En cette saison 2024 pleine de rebondissements, Alpine semble alterner entre éclairs de performances et frustrations en course. Le Grand Prix d’Émilie-Romagne, disputé sur le légendaire tracé d’Imola, n’a pas fait exception. Si Pierre Gasly a une fois encore impressionné lors des Essais Libres, la grande question reste toujours la même : Alpine saura-t-elle enfin concrétiser le samedi et le dimanche ?
Alpine confirme sa forme… mais seulement le vendredi
Depuis le début de saison, Pierre Gasly se montre particulièrement à l’aise lors des premiers roulages du week-end. À Imola, le Français a signé le 6e temps durant les EL1, suivi d’un excellent 3e temps en EL2. De quoi faire naître quelques espoirs. Dans une déclaration relayée par Alpine sur son site officiel, le Normand affiche un certain optimisme : « Dès le premier tour, j’ai senti que la voiture se comportait bien […] Nous avons répondu à certaines interrogations de la dernière course. »
Un petit incident insolite est même venu perturber ses EL1 : un lièvre a heurté son aileron avant, causant des dégâts mineurs. Heureusement, l’équipe a réparé rapidement les dommages pour les EL2. Un détail qui illustre aussi le sérieux et la réactivité des troupes dirigées par Flavio Briatore.
Mais cette bonne tenue du vendredi ne s’est pas encore traduite en performances le samedi et en efficacité le dimanche. Une tendance préoccupante : en six Grands Prix, Gasly n’a marqué des points qu’à deux reprises — 7e à Bahreïn et 8e lors du sprint à Miami. Sa régularité dans le top 10 des EL montre bien le potentiel de l’A524, mais la difficulté à réitérer en qualification interroge.
Les limites d’un projet encore trop fragile ?

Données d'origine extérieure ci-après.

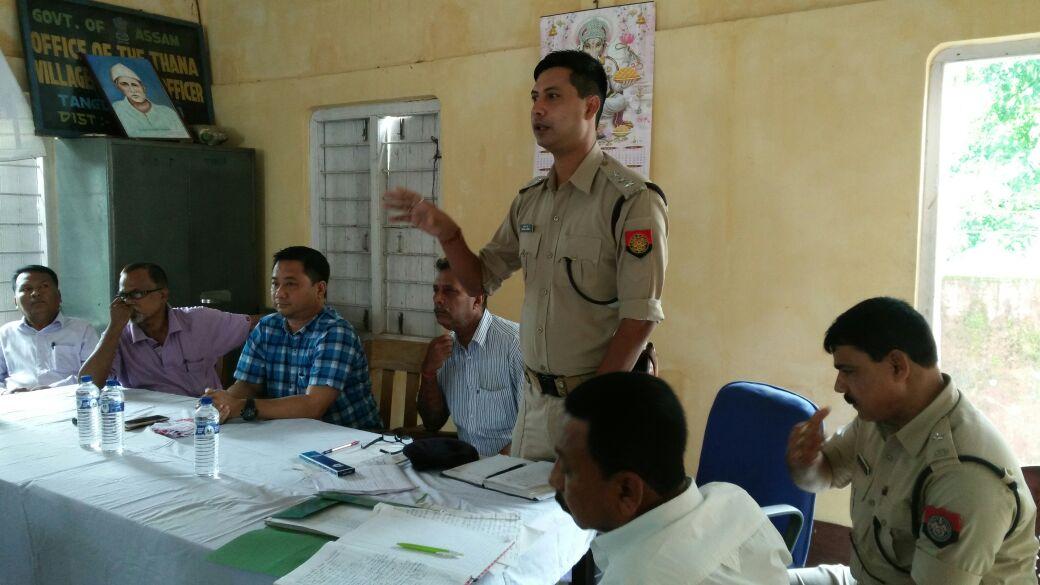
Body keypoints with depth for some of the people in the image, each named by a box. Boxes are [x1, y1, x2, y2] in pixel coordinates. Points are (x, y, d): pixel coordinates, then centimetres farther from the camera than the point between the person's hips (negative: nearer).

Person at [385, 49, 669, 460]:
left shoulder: (632, 200, -14)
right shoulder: (529, 200, 8)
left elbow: (640, 319, -17)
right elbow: (479, 280, 13)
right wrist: (445, 232, -5)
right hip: (534, 400, 6)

Le mal semble donc structurel chez Alpine. Différentiel de performance entre les sessions d’essais et les phases critiques, gestion du pneu en conditions variables, adaptation stratégique en course : plusieurs facteurs expliquent cette dissonance. Le gros point noir reste la phase de qualification, où la monoplace française peine à convertir sa compétitivité en performance brute.
La tension semble également monter côté direction. Si l’écurie avait annoncé que Franco Colapinto, jeune Argentin prometteur, remplacerait Jack Doohan pour les cinq prochains Grands Prix, le patron Flavio Briatore a tenu à remettre les pendules à l’heure. « Cinq courses ? C’est la presse qui l’a dit. C’est nous qui décidons, que ce soit quatre, cinq, ou 82 », a-t-il affirmé sans détour, relayé par Auto-Moto.

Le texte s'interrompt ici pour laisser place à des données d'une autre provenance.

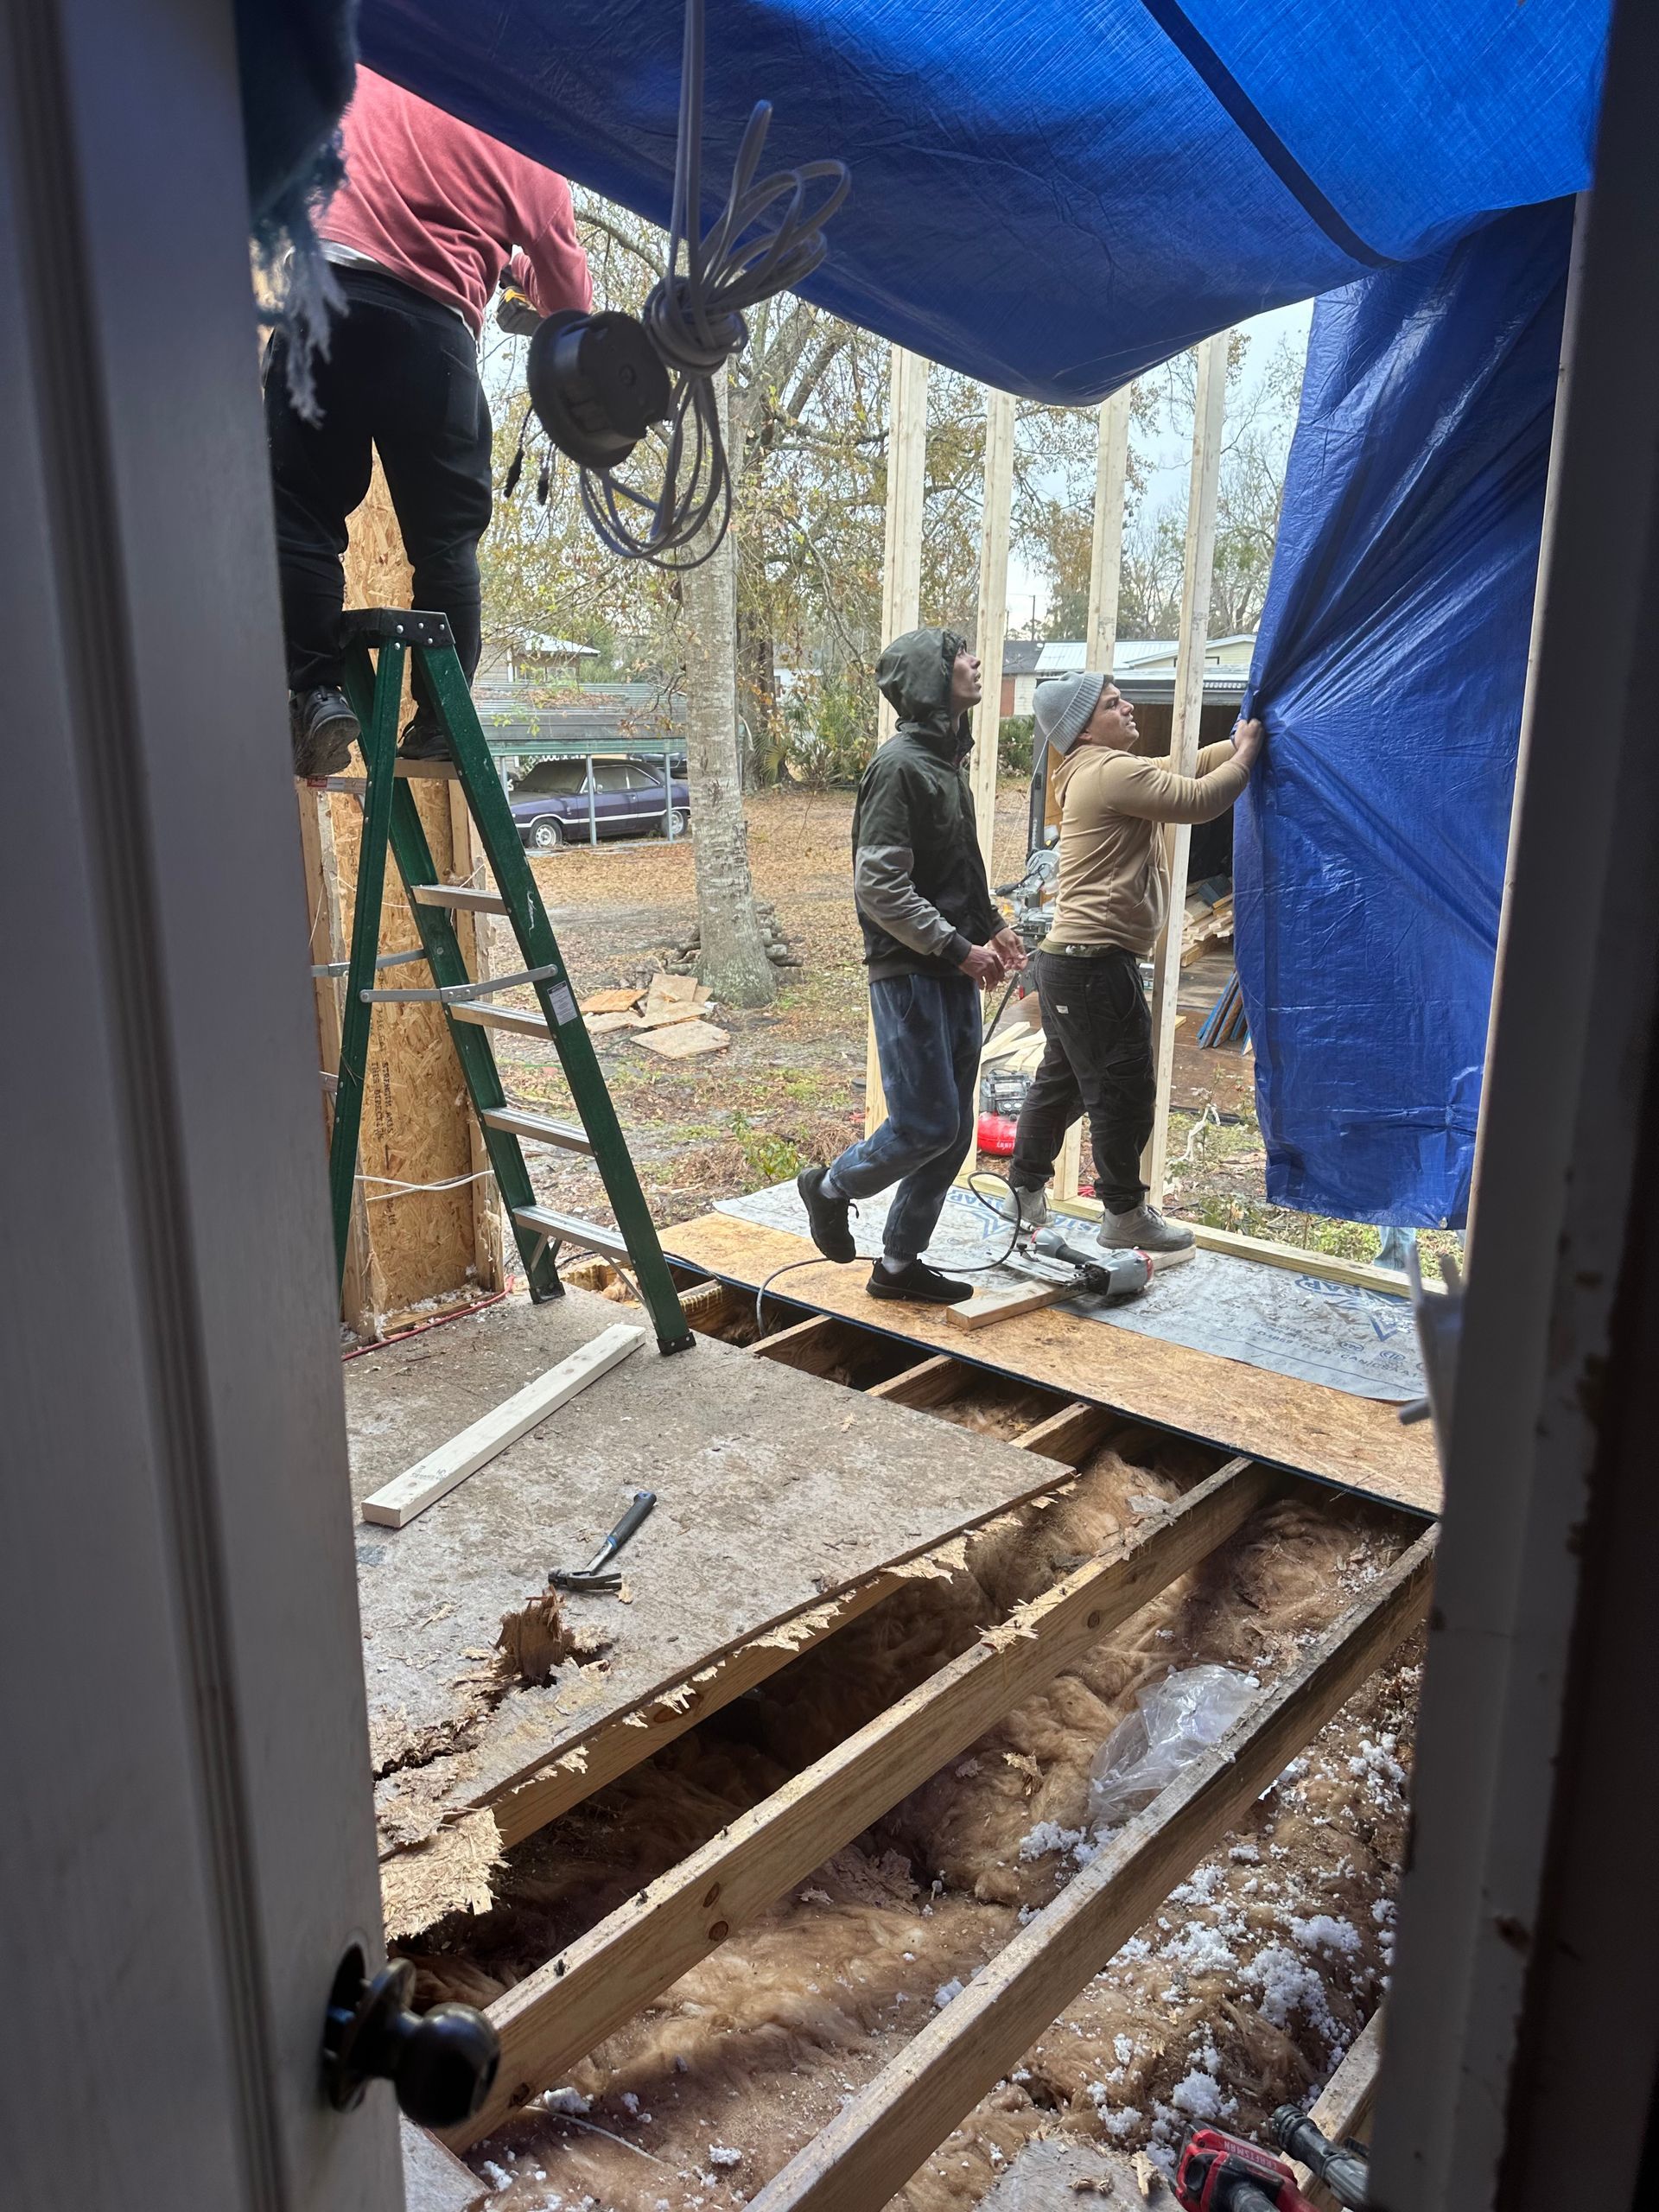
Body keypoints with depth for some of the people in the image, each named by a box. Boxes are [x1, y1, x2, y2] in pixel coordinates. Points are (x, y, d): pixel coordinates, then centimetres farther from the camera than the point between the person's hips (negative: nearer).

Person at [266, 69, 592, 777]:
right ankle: (440, 719, 1)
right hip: (433, 325, 0)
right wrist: (516, 261, 35)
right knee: (444, 539, 6)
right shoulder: (528, 146, 15)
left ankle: (315, 692, -12)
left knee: (301, 511, 1)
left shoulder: (366, 73, 20)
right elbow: (568, 296, 15)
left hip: (331, 293, 1)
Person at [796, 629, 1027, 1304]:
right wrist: (958, 948, -18)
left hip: (954, 975, 9)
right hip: (910, 975, -9)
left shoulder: (947, 760, 15)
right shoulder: (900, 765, -14)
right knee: (926, 1125, -7)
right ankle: (831, 1187, 20)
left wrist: (991, 927, 10)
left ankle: (900, 1262, 22)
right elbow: (879, 885, -20)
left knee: (955, 1130, 10)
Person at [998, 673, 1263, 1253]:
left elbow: (1187, 769, 21)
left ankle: (1024, 1190, 27)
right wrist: (1247, 754, 0)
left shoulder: (1098, 772, 18)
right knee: (1123, 1091, 0)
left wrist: (1239, 743, 10)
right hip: (1098, 961, -10)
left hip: (1068, 960, 10)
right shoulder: (1112, 771, -14)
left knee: (1062, 1080, 18)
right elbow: (1199, 800, -15)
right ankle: (1124, 1214, 10)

Une déclaration à la fois classique pour le bouillant dirigeant italien, et révélatrice du climat d’attente qui entoure Alpine. On sent que le team est sous pression, cherchant à valider ses choix techniques, mais aussi humains.
Colapinto découvre la F1 avec enthousiasme
Pour Colapinto, cette première journée à Imola fut avant tout une immersion. Solide en EL1 et un peu plus en rythme en EL2, le rookie argentin affiche un enthousiasme communicatif. « Je commence à me sentir mieux dans la voiture. J’ai encore beaucoup à apprendre, mais je progresse », a-t-il expliqué.
Chez Alpine, on espère que l’Argentin saura exploiter cette chance pour montrer de quoi il est capable. Mais la tâche s’annonce corsée dans un environnement ultra-compétitif où chaque centième compte. La comparaison avec Gasly, déjà à l’aise avec la voiture, pourrait s’avérer cruelle s’il ne montre pas rapidement des signes tangibles de progrès.
Quel avenir pour Alpine en 2024 ?
Au final, cette situation met en lumière les paradoxes structurels d’Alpine. Capable de flirter avec le haut de tableau sur un tour, mais incapable à ce jour de capitaliser sur l’ensemble d’un week-end, la structure française devra impérativement transformer ses promesses en résultats dès samedi. Sans quoi, sa crédibilité — et possiblement son projet F1 — risquent de s’effriter au fil des saisons.
Le progrès est visible, mais chaque week-end sans points renforce l’urgence de résultats. À Imola, Gasly était rapide. Reste à l’être aussi là où ça compte : en Q3 et sous le drapeau à damier du dimanche.